Cleveland Fed President Loretta Mester has endorsed accelerating rate increases if inflation is coming down in any meaningful way. She told Yahoo Finance at the 2022 Financial Markets Conference that half-point hikes at the next two meetings “makes sense.”
“We have to get inflation under control. And that means moving the interest rate up. We have to move it up at a pace that will get that inflation under control,” she said without ruling out a 75-basis-point jump in the benchmark fed funds rate.
Speaking in an interview with Fox Business on Friday, St. Louis Fed Bank President James Bullard reiterated his position that the central bank needs to get to 3.5 percent by the year’s end.

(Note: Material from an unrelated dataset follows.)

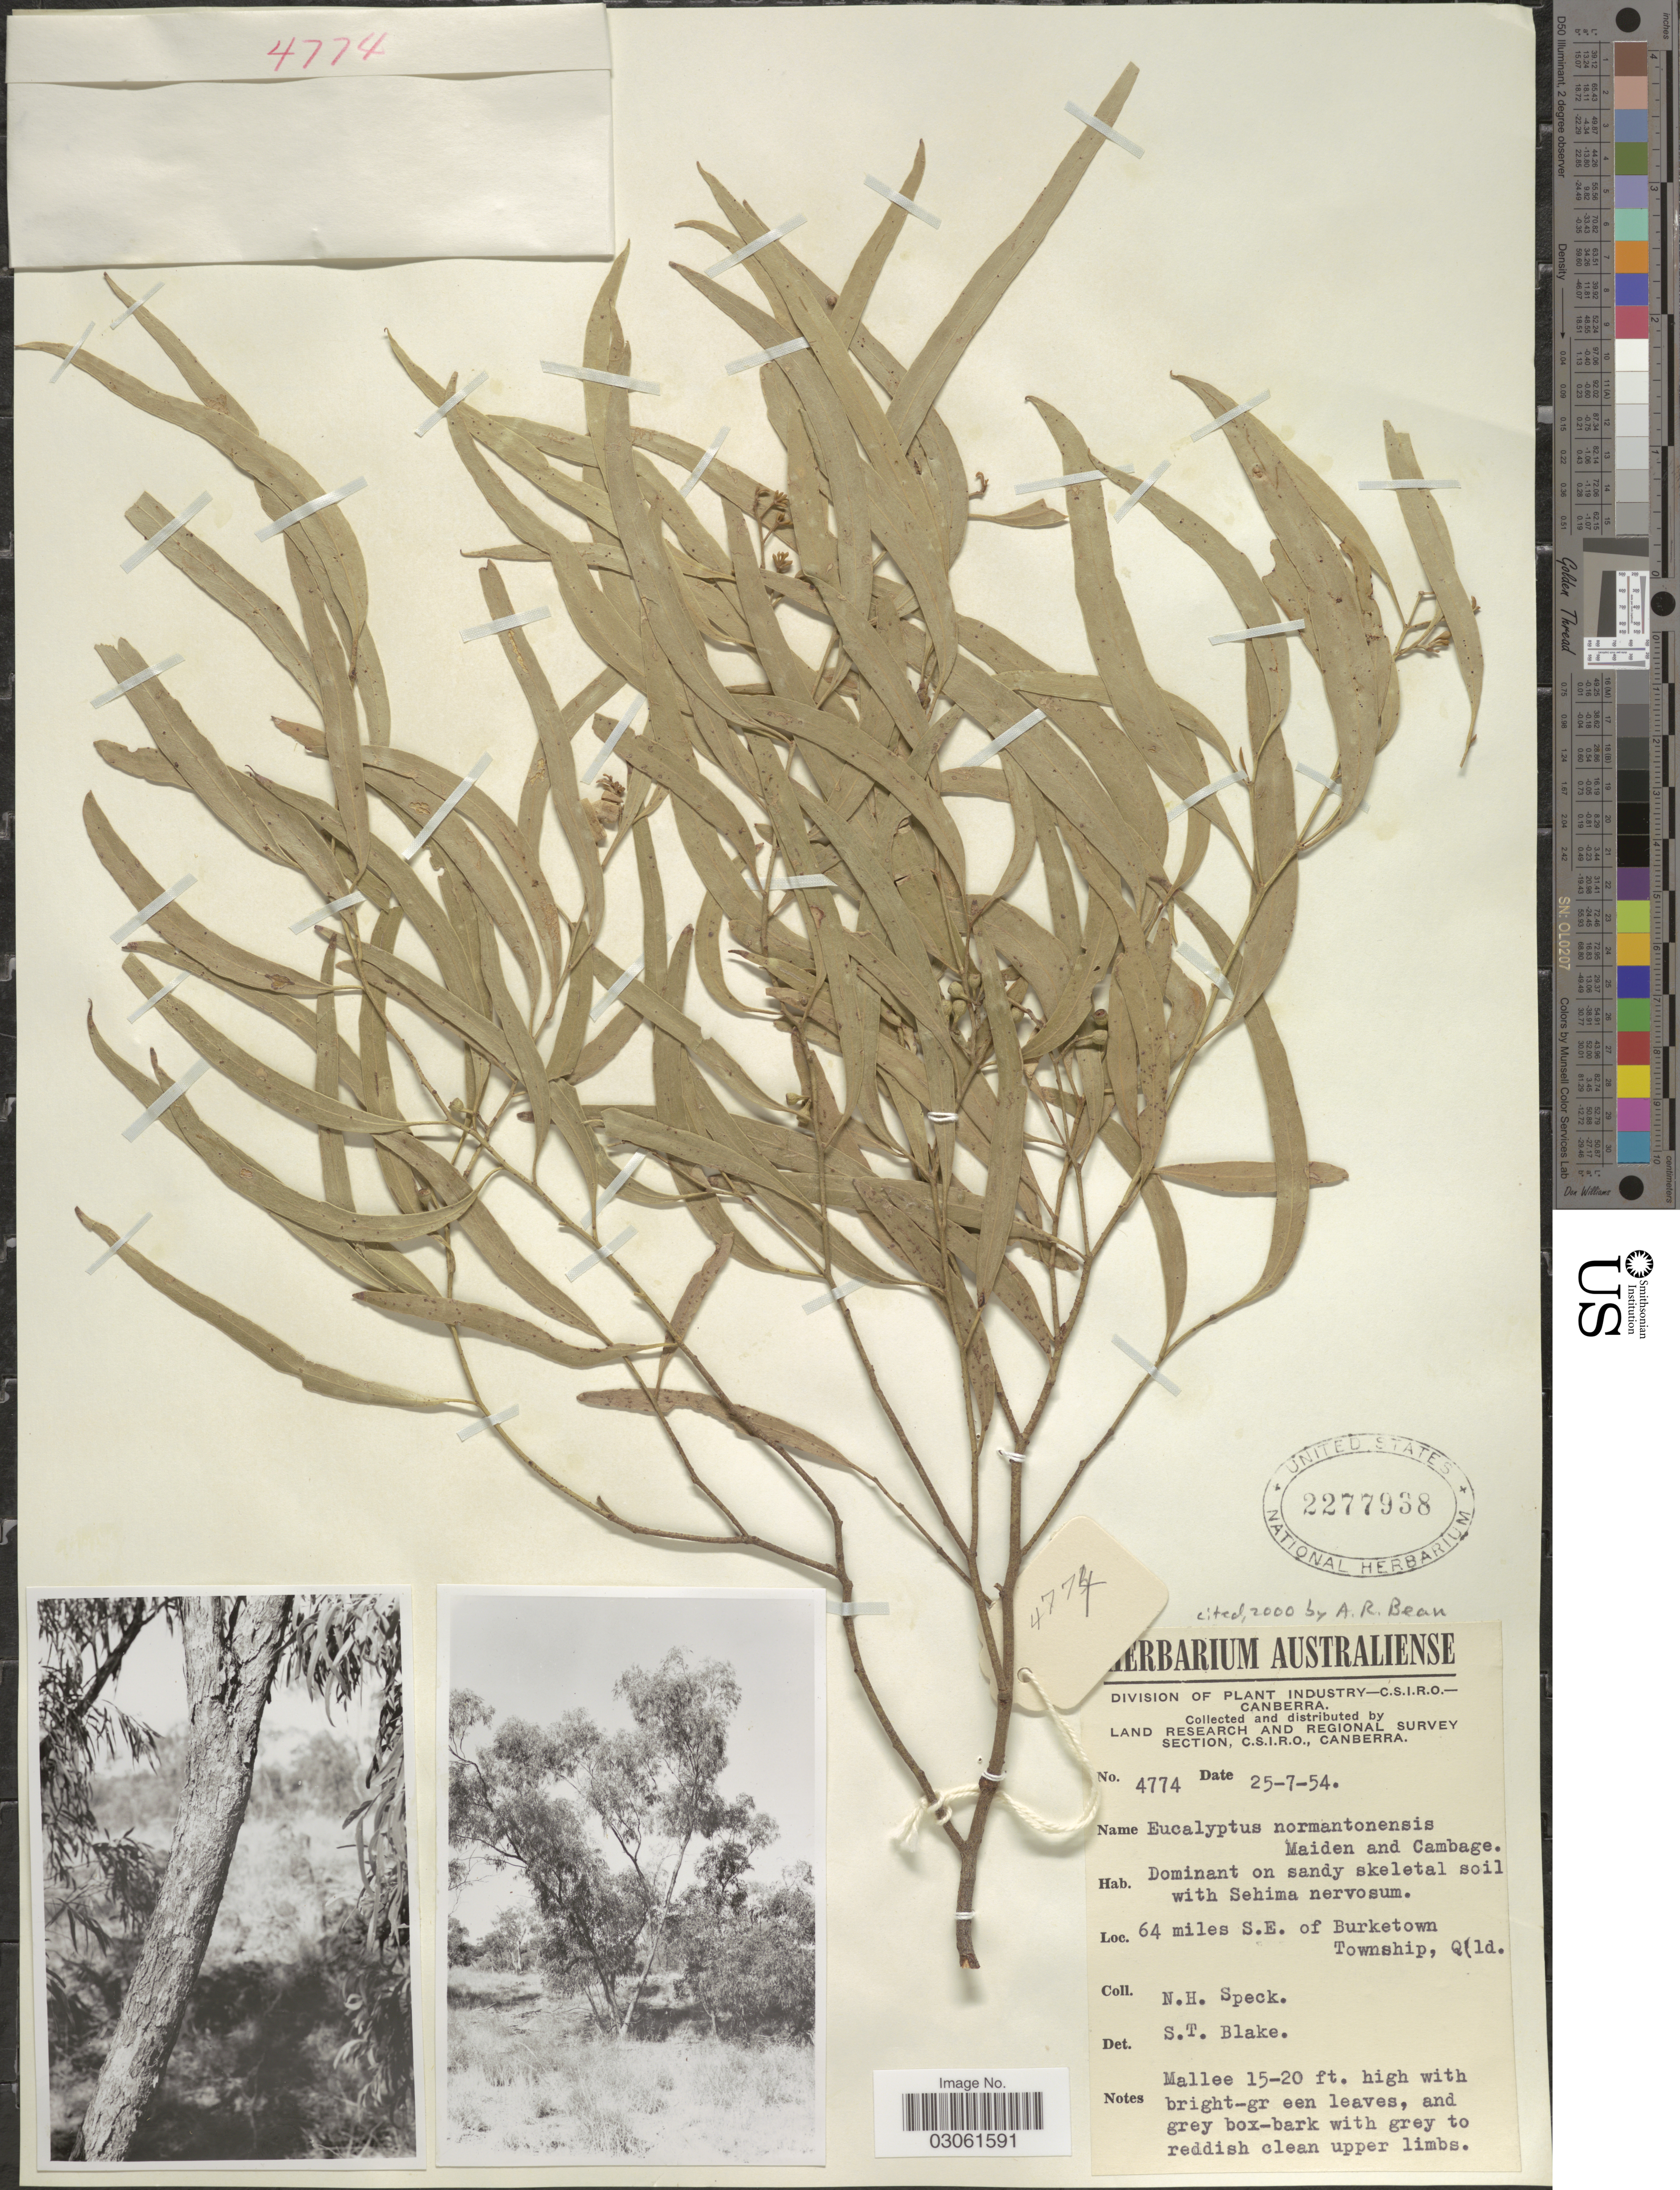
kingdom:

“We have to get inflation under control, and I think we have a good plan to do so,” Bullard said. “Fifty basis points is a good plan for now. As always, we have to pay attention to incoming data on the economy and on inflation. You can never make ironclad promises in this business, but we will see how this goes.”
If the Fed front-loads interest rate increases and inflation is finally brought under control, the FOMC can start trimming the benchmark policy rate again, Bullard added.
In his interview with Fox Business, Bullard noted that a recession would only transpire if “there’s some really large shock,” but he does not see one forming in the near term.
The interest-rate futures market had been penciling in a rate cut in the second half of 2023, suggesting that investors believe the Fed would attempt to respond to economic weakness if it can successfully grapple with inflation.
Despite all of the Fed’s efforts, Doty contends that the central bank will exacerbate the many underlying issues in the post-pandemic U.S. economy, including more shortages and higher prices.
“The Fed will likely get half of its wish and push the country into a recession but without meaningfully eliminating shortages and most likely making them worse,” he stated. “Unless, of course, our bodies no longer need as much nourishment to survive and so forth.”
According to the CME FedWatch Tool, the market is anticipating two more 50-basis-point rate hikes at the June and July FOMC policy meetings. But a growing number of investors forecast that tightening will slow to a quarter-point.